The merger of XPart with and into XP Inc. was approved by XPart’s stockholders and XP’s stockholders, at their respective Merger Shareholders’ Meetings held on October 1, 2021, and, for that reason, shares issued by us and our American Depositary Receipts – ADRs, which were being traded with the right to receive securities issued by XPart up to the closing of the trading session of October 1, 2021, entitled (a) XPart´s controlling stockholders IUPAR – Itaú Unibanco Participações S.A. and Itaúsa S.A., and the holders of our ADRs, to receive Class A shares issued by XP Inc, and (b) the remaining XPart’s stockholders to receive Level I sponsored Brazilian Depositary Receipts (BDRs) backed by Class A shares issued by XP Inc. As for our ADRs, The Bank of New York, our depositary bank suspended the issuance and cancellation of our ADRs from the closing of the trading session of September 28, 2021 to the opening of the trading session of October 6, 2021, to enable the delivery of the Class A shares issued by XP Inc. to the holders of our ADRs. During this period, holders of our ADRs could not receive shares issued by us underlying the ADRs, and holders of preferred shares issued by us could not deposit their shares to receive ADRs. However, closing of the issuance and cancellation books did not impact the trading of our ADRs, which continued to be carried out normally during this period.
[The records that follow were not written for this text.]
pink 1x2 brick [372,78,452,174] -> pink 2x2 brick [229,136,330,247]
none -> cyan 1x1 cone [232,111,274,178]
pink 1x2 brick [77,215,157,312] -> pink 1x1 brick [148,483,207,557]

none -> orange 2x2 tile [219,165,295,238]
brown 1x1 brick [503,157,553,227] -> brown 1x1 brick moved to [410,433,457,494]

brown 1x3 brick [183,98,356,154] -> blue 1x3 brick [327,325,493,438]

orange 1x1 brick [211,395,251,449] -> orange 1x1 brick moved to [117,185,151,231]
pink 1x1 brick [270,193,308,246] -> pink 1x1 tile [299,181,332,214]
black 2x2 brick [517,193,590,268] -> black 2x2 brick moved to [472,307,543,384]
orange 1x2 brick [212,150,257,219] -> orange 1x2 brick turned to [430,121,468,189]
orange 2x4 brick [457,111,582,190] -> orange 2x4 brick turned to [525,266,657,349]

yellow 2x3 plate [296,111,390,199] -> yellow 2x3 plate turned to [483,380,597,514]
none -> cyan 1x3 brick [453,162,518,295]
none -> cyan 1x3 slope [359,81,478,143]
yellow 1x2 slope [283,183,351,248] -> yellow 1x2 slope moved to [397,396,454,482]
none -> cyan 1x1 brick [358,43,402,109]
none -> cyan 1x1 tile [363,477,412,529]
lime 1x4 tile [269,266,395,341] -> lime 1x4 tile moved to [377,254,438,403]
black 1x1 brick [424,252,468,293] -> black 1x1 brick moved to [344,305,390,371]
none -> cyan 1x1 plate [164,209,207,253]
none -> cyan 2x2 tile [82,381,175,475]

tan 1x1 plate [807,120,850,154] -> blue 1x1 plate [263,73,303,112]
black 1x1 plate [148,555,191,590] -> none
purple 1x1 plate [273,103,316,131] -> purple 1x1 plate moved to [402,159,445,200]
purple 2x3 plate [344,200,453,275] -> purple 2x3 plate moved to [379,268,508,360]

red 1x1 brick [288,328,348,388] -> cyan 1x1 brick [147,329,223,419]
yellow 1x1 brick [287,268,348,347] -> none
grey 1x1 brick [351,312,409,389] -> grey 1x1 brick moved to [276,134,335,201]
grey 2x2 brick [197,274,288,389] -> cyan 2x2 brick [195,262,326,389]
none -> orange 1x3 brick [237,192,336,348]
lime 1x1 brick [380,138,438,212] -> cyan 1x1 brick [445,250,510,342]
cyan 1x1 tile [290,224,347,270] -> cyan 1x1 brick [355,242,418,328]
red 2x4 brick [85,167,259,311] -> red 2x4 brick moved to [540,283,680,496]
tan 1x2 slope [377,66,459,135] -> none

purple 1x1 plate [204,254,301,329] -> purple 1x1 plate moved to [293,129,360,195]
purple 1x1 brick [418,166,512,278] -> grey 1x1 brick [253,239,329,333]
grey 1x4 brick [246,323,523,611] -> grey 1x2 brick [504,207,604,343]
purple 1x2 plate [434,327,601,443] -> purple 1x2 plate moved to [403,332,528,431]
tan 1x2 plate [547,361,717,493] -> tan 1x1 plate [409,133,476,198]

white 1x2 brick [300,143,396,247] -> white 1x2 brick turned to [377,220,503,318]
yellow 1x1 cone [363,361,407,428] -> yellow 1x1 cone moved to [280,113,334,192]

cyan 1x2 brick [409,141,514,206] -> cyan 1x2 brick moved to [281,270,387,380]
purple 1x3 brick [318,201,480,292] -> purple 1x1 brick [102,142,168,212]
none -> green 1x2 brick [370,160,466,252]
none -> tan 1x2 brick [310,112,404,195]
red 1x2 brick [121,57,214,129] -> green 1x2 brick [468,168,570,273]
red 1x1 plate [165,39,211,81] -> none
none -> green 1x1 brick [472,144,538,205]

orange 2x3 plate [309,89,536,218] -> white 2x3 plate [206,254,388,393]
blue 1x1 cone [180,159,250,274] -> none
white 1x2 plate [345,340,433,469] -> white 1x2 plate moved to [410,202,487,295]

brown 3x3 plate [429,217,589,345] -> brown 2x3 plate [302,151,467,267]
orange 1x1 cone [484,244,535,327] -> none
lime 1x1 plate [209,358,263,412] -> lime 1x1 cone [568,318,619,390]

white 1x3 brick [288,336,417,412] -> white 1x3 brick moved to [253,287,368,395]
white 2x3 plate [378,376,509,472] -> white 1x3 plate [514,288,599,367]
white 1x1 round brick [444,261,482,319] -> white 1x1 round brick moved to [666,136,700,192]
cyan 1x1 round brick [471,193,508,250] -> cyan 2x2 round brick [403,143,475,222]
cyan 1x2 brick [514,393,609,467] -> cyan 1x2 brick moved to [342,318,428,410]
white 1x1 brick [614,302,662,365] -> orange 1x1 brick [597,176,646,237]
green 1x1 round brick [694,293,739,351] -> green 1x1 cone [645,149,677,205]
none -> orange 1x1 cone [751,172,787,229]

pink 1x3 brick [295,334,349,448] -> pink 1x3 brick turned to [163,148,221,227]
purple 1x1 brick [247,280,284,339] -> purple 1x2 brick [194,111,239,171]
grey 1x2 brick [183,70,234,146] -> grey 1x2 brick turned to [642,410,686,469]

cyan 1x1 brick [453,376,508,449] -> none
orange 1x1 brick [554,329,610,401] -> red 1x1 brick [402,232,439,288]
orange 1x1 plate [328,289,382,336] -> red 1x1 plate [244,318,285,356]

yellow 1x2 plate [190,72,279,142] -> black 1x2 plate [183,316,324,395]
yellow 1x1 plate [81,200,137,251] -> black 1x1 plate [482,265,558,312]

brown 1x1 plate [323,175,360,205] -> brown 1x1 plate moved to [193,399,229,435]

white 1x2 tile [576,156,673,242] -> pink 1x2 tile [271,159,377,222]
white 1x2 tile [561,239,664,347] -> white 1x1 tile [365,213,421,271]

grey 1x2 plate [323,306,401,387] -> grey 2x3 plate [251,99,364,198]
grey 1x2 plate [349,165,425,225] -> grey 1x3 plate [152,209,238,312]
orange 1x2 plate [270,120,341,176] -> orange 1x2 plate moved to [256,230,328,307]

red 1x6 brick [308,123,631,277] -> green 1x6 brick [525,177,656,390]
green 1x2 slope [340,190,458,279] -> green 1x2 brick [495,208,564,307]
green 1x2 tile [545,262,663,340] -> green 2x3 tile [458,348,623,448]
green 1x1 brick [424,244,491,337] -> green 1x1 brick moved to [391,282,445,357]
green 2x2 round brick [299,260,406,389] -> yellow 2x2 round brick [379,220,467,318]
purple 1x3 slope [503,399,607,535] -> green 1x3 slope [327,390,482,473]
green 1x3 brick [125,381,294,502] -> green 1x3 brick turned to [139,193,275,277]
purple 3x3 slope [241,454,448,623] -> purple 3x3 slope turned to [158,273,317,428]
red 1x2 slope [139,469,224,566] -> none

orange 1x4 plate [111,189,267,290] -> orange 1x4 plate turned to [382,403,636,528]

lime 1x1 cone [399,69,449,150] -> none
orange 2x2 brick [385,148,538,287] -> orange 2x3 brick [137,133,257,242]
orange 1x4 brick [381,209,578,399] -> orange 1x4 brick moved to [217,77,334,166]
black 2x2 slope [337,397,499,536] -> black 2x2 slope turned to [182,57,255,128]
Withdrawal and appraisal rights in connection with the merger of XPart with and into XP Inc. were not extended to holders of our ADRs, which were trading with the right to receive XPart shares up until the consummation of the merger.
The original agreement sets forth the acquisition of an additional ownership interest in XP Inc. by Itaú Unibanco, equivalent to 11.36% interest in XP Inc.’s capital, for the estimated amount of R$7.9 billion, approved by BACEN and regulatory bodies abroad, the latter approval on April 13, 2022. The acquisition is expected to be carried out in the second quarter of 2022.
Itaú CorpBanca Colombia S.A.
Itaú Unibanco, through its subsidiaries Itaú CorpBanca (ITAÚ CORPBANCA) and Itaú Holding Colombia S.A.S., acquired additional ownership interest of 12.36% (93,306,684 shares) in the Itaú CorpBanca Colombia S.A.’s capital for the amount of R$2,219 billion, and now it holds 99.46%.
The effective acquisitions and financial settlements occurred on February 22, 2022, after obtaining the regulatory authorizations.
For a description of our capital expenditures, see “Item 5. Operating and Financial Review and Prospects—Liquidity and Capital Resources—Capital Expenditures”.